REQUIRED ACTION:
Search the records for the word "linecap" and report each line that has it.

Dataset entries:
□ □ □ □ □

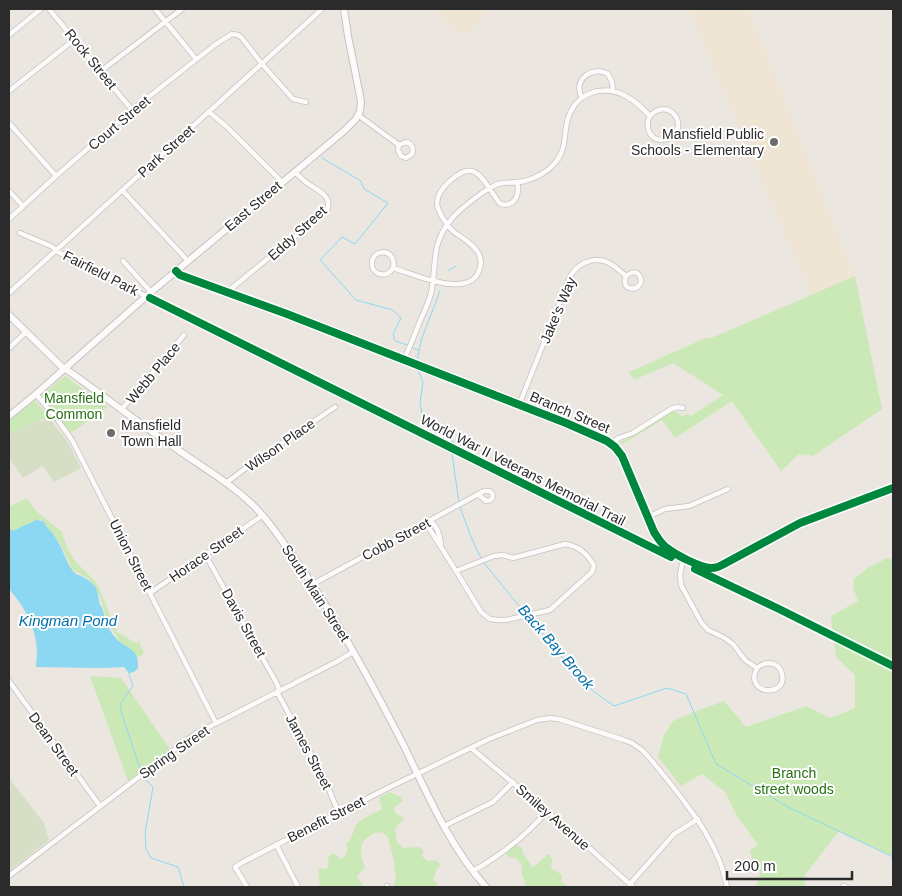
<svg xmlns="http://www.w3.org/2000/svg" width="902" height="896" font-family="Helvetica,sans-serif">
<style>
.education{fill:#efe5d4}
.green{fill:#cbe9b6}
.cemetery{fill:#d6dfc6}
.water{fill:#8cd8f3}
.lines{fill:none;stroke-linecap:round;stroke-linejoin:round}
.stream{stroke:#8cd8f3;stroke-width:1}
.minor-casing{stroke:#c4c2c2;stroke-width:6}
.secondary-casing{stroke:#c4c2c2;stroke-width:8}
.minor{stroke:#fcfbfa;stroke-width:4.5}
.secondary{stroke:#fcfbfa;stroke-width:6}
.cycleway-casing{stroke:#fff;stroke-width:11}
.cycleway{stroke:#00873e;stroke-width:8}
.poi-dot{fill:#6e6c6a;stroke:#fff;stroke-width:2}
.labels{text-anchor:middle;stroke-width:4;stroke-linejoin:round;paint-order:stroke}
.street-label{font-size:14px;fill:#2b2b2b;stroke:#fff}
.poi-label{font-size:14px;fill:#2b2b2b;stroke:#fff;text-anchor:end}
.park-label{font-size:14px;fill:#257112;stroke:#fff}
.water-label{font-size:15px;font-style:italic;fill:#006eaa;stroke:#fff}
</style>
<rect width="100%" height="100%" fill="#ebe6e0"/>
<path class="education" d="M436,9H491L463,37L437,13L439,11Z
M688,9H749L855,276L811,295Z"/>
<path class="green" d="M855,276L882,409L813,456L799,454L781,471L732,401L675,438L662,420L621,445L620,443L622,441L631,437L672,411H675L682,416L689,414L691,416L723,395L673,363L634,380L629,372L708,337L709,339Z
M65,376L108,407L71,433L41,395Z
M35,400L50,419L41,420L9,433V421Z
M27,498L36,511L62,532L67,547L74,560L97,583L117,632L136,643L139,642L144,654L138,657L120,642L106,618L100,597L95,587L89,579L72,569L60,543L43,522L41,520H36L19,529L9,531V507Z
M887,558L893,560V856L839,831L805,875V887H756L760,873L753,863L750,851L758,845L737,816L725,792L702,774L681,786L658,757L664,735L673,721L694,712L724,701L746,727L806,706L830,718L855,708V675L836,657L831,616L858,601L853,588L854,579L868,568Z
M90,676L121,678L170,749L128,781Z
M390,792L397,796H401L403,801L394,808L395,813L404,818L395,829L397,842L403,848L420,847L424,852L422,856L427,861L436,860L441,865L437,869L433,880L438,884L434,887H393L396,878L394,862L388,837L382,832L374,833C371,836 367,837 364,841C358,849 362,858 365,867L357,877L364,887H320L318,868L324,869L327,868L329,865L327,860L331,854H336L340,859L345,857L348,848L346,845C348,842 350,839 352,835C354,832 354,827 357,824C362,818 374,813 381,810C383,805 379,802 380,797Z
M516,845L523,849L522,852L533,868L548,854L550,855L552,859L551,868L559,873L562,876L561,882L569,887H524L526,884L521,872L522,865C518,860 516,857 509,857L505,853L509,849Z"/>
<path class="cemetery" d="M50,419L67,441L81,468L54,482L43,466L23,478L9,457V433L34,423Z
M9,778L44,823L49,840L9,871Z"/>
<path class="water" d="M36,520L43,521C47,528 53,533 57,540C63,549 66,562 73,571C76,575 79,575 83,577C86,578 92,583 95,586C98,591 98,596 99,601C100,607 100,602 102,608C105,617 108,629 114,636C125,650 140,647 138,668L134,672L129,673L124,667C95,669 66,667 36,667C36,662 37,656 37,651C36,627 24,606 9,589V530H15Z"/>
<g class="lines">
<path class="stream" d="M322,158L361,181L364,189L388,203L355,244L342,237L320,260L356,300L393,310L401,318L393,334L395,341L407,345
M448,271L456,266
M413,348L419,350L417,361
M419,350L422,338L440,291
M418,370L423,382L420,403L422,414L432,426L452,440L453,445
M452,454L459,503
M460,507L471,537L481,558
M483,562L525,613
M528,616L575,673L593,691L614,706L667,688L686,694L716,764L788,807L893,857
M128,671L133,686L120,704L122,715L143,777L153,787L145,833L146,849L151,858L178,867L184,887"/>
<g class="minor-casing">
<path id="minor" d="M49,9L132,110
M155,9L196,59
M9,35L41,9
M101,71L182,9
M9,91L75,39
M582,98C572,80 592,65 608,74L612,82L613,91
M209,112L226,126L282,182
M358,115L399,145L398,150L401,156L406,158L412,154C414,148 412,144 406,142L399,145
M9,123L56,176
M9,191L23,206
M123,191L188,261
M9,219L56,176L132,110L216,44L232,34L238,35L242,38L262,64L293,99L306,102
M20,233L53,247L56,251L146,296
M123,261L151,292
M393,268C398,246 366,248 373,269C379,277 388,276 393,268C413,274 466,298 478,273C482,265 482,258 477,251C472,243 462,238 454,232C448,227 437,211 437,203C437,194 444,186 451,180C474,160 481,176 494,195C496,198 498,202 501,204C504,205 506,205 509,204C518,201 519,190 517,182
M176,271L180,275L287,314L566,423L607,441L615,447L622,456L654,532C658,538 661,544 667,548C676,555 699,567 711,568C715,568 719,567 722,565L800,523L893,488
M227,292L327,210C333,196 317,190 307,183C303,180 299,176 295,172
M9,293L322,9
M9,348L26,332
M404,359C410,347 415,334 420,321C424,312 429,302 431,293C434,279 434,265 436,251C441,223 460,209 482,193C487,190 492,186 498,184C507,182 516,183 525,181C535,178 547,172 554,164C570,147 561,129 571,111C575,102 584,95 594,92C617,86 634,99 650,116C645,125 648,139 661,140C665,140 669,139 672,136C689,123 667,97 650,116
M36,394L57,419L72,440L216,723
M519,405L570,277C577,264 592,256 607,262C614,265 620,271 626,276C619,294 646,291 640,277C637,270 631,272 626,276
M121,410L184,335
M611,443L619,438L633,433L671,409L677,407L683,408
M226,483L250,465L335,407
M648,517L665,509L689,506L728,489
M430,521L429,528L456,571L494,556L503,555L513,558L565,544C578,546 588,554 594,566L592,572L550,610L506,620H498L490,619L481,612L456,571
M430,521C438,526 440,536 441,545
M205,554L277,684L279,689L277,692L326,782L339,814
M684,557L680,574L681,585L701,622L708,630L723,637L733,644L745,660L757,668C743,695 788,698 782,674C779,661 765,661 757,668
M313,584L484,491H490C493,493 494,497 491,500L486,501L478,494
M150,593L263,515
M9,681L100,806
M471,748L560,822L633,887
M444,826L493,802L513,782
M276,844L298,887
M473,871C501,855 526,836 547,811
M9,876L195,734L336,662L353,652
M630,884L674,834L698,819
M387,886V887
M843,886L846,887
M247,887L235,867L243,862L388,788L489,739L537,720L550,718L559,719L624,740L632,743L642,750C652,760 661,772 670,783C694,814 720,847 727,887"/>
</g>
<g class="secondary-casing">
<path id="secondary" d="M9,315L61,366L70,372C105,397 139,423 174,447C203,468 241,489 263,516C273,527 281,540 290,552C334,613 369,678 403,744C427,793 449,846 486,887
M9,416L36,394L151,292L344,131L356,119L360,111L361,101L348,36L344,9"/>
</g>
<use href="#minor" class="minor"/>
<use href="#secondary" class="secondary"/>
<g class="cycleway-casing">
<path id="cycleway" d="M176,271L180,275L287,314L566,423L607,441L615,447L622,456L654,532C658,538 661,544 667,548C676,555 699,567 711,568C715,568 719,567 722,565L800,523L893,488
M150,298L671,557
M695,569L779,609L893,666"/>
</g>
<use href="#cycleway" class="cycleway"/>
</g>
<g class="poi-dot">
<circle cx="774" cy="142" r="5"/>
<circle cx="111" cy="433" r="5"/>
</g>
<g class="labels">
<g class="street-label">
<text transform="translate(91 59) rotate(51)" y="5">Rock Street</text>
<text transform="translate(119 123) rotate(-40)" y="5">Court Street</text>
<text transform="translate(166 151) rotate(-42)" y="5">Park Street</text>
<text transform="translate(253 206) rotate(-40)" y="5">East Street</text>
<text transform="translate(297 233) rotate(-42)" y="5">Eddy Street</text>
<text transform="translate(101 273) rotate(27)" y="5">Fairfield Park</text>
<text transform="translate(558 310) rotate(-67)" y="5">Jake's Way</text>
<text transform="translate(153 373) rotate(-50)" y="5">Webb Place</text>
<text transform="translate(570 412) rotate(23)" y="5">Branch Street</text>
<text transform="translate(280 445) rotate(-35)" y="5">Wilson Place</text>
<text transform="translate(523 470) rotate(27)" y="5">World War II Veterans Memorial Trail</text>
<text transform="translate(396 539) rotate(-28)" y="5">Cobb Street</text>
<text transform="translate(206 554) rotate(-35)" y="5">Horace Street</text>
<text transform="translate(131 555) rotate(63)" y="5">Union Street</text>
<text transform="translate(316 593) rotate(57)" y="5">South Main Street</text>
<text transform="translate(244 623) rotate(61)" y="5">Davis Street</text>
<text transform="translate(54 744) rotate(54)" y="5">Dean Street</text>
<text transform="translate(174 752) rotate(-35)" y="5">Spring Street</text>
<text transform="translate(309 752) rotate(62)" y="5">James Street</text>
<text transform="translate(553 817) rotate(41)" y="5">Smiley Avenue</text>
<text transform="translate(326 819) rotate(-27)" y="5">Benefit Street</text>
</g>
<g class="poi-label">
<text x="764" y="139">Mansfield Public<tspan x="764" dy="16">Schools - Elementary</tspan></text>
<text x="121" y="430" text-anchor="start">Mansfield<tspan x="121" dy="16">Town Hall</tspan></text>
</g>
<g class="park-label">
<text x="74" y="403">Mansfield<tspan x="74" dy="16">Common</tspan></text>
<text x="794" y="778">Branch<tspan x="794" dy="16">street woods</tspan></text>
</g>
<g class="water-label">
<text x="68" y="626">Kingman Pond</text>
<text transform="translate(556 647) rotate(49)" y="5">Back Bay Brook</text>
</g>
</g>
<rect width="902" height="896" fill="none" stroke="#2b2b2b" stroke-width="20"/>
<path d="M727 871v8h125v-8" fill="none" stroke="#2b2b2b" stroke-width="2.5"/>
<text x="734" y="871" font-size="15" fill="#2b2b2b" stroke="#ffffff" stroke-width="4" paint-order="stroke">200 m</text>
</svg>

□ □ □ □ □

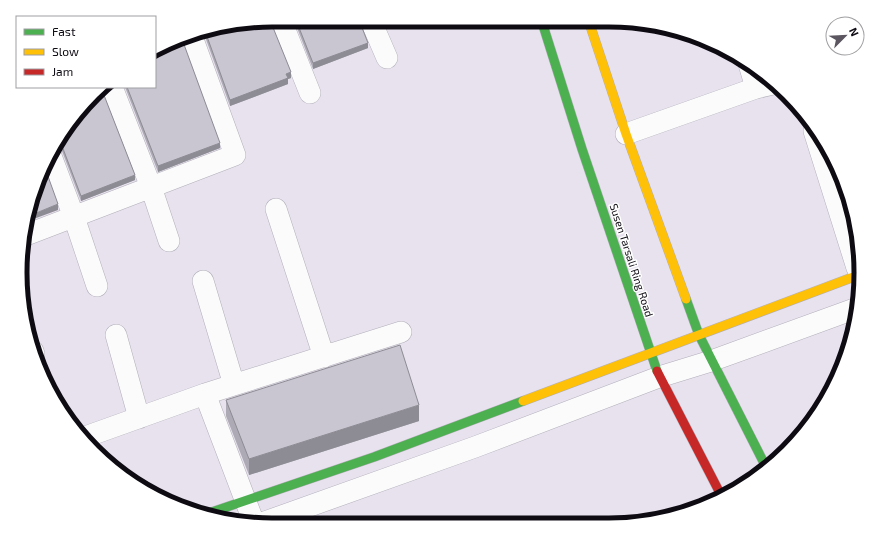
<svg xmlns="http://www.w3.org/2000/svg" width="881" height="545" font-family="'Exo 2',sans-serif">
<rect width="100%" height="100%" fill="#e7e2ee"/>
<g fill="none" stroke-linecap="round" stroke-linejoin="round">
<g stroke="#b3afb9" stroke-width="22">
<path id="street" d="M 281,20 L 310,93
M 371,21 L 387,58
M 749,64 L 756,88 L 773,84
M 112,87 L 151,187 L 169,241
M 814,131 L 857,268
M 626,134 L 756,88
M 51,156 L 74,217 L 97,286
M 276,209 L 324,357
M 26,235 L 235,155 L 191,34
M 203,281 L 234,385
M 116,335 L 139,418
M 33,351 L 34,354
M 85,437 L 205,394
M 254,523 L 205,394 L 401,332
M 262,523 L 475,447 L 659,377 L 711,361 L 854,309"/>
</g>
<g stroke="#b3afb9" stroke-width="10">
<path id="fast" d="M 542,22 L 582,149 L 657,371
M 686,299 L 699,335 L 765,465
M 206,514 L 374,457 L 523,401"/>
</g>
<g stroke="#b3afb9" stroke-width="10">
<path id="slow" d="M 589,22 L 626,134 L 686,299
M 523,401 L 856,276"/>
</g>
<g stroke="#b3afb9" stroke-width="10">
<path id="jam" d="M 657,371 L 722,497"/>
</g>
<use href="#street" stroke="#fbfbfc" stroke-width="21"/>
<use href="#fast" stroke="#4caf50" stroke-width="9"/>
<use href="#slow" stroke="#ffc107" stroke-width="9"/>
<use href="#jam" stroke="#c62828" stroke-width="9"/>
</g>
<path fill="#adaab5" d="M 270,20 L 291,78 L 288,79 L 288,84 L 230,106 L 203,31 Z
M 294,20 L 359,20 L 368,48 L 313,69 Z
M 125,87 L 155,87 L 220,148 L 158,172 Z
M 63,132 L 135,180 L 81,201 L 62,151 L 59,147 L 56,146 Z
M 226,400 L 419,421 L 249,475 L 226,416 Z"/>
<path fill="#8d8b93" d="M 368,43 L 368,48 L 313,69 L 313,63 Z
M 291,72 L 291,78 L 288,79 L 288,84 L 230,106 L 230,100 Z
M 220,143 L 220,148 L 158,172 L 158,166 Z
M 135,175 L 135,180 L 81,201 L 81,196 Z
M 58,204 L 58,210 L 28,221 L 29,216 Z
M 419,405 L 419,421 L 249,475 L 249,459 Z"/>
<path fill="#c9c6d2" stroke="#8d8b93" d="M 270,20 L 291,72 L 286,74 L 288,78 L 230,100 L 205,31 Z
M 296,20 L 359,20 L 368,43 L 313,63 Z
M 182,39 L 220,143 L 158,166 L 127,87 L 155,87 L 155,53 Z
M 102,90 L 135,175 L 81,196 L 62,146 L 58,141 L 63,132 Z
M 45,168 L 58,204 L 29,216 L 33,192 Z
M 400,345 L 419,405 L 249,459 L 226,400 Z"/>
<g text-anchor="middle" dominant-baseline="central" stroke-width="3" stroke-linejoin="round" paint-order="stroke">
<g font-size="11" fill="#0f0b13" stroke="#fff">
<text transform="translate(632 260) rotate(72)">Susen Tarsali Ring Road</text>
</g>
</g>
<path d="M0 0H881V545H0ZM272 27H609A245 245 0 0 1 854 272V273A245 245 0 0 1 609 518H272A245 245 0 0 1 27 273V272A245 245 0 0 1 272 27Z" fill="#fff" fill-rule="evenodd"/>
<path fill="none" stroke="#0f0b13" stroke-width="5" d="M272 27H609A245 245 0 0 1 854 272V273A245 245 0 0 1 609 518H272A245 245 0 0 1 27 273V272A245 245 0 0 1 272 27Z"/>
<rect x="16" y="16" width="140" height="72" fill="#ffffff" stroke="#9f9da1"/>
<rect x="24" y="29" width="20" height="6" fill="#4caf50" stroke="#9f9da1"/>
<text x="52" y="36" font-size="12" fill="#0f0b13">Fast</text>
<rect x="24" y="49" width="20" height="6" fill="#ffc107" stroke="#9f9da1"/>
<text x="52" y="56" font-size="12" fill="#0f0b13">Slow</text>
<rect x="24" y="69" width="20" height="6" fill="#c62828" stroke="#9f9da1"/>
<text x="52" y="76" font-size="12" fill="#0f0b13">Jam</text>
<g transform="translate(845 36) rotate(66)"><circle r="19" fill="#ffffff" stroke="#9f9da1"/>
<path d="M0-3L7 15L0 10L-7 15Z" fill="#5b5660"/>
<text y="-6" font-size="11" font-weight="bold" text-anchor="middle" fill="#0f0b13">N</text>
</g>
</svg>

□ □ □ □ □

RESULT:
.lines{fill:none;stroke-linecap:round;stroke-linejoin:round}
<g fill="none" stroke-linecap="round" stroke-linejoin="round">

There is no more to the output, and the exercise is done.